Sunday, January 8, 2012

We Can Say It: V-A-G-I-N-A

Client:  "My dog is licking down there."

Dr. Sarcastic:  "Down there meaning where?  Her legs?  Her tummy?  I don't see anything."  (--> now baiting the owner)

Client:  "No, her... um, you know... her cookie."

Dr. Sarcastic:  "Her cookie?  Do you mean her vulva?  Her vagina?"

Client:  "Um, yeah, her lady parts."

Dr. Sarcastic:  "It has a name.  You can say it.  "V-U-L-V-A" and "V-A-G-I-N-A".  Really.  Humans have them too.  You have kids.  You should know this."

I love repeating words that make adults totally uncomfortable.


  1. Humans are bizarre. In our house, we don't use nicknames for our elbows, so we don't use them for genitalia either. And hey, after living with our cats for more than 10 years, I can now say "anal glands" without giggling :)

    Our culture has the most ridiculous combination of prudery and exhibitionism. Jiggle those boobies on the cover of Maxim, but don't actual say "areola"!

  2. I worked with a receptionist that taught her daughter that the appropriate word for "vagina" was "coochie coo." Yes, her 4 year old called it a coochie.

  3. Oh god, now you're bringing back memories of a huge trucker talking about his dog's "hoo-ha". Ah, dignity, you were nowhere to be found.

  4. When I worked at an emergency clinic, one of my first phone calls was from a man with a thick southern accent describing how there was "meat" hangin' out of his dog's "cooch."

  5. "cookie" - that's a good one. I had someone call the vulva a "rosebud" the other day. How delicate and lovely. I made sure to use the word vulva about a dozen times in the conversation.

  6. Down-there, va jay jay, his thing, weiner, red rocket, hoo-haw, the "area", the flower... I love all the ways people try to avoid saying penis or vagina. We make it a mission to say penis, vagina, vulva, etc. as many times as possible in the exam room if it's appropriate. Bonus points if you can get the owner to say it too. We had a dog in that was bleeding from... you know... down there and I got to say vagina and vulva multiple times during the conversation. Awesomeness. Didn't get either the husband or the wife to say it though, disappointing.

  7. When I first graduated and was trying to be the ultimate veterinary professional, I had a patient that presented with paraphimosis. The owner was a very sweet little ooooold lady.

    I thought she was going to faint every time I said "penis."

    And I said it a lot.

    Poor lady.

  8. As a groomer.. I also get this all the time.. so I felt the need to blog about it as well. Enjoy. :)

  9. Oh, I DO love the "down there" discussion!

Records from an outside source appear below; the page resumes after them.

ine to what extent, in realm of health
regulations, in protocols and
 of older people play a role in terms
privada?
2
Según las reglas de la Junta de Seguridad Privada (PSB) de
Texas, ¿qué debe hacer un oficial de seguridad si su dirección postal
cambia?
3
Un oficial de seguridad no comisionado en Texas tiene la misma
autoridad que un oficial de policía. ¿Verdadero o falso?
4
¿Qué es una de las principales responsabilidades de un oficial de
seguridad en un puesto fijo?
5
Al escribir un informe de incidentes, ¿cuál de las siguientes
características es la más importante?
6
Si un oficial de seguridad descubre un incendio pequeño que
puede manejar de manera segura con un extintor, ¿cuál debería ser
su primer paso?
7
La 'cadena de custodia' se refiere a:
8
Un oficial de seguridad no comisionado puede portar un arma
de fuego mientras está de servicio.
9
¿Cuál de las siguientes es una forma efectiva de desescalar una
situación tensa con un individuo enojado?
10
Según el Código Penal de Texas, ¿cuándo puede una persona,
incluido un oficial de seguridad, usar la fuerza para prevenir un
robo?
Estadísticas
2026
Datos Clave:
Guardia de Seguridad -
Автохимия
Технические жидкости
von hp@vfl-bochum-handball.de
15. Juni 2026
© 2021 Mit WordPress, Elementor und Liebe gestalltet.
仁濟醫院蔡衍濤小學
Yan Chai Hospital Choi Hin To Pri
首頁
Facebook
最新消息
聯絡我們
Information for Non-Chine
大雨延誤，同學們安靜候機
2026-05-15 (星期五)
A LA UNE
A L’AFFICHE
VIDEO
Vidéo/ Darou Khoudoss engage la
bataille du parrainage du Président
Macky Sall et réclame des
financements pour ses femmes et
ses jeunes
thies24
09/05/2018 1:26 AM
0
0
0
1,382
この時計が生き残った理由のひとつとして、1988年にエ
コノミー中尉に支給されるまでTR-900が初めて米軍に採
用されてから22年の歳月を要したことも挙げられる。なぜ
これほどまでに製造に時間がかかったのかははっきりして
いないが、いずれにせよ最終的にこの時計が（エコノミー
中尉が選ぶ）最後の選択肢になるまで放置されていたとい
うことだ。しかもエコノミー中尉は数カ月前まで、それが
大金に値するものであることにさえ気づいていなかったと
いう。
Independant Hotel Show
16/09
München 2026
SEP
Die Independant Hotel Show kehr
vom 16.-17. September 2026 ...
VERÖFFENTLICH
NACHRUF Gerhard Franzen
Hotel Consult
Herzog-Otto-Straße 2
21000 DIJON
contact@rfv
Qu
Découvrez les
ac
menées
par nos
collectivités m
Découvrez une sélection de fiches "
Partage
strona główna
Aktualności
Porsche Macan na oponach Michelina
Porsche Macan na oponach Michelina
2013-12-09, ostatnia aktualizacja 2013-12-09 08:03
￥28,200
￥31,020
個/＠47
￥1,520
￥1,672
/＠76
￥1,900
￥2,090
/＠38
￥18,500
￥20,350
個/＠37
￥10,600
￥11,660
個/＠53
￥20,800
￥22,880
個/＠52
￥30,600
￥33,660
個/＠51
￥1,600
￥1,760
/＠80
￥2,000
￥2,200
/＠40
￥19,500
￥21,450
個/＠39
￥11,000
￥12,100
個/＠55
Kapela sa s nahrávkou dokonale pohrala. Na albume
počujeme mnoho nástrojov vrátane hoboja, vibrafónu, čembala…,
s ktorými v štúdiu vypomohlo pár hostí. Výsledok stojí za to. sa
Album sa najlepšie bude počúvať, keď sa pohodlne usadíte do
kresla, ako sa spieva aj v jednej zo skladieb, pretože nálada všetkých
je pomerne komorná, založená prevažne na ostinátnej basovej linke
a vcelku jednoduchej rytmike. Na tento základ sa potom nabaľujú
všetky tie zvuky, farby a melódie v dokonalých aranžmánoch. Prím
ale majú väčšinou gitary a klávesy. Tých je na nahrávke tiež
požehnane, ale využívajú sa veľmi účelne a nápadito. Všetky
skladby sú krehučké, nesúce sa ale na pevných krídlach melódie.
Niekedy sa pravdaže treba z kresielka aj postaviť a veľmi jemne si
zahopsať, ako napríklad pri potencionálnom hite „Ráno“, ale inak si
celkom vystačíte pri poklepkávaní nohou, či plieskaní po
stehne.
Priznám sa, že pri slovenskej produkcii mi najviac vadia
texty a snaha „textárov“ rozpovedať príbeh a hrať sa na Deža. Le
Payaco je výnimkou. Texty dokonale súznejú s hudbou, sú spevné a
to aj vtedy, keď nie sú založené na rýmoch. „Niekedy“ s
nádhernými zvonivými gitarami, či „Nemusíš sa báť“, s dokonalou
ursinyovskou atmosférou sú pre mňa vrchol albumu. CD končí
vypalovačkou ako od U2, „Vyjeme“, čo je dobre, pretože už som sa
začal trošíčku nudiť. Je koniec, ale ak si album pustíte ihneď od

It makes my day when I can stand there stupefied pretending not to know WHERE down there they are possibly directing me to. I try my best to get them to say EXACTLY where "down there" I need to be looking. One time I was all geared up to play this game with a very properly-dressed prim women in her 70s. She brought in her dog for the "down there" licking. Of course, I am not above baiting senior citizens, so I looked quizzically at her, and said, "I am not entirely sure where you mean, ma'am." Without missing a beat, she calmly - but firmly - responded, "HER TWAT." Priceless.